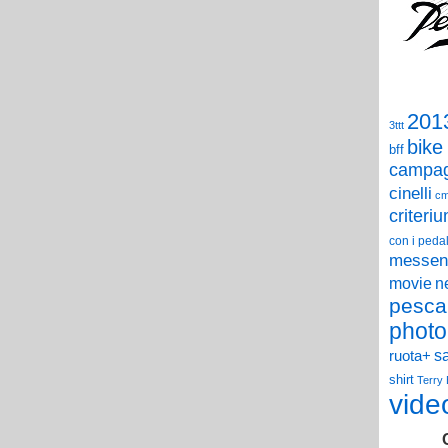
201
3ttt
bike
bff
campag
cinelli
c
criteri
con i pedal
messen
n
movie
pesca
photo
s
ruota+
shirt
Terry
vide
▬▬▬
## EXERCISE GOAL
Can you repeat every line of text in the records above word for word, leaving the pictures out of your answer?

## SOLUTION TO THE EXERCISE
201
3ttt
bike
bff
campag
cinelli
c
criteri
con i pedal
messen
n
movie
pesca
photo
s
ruota+
shirt
Terry
vide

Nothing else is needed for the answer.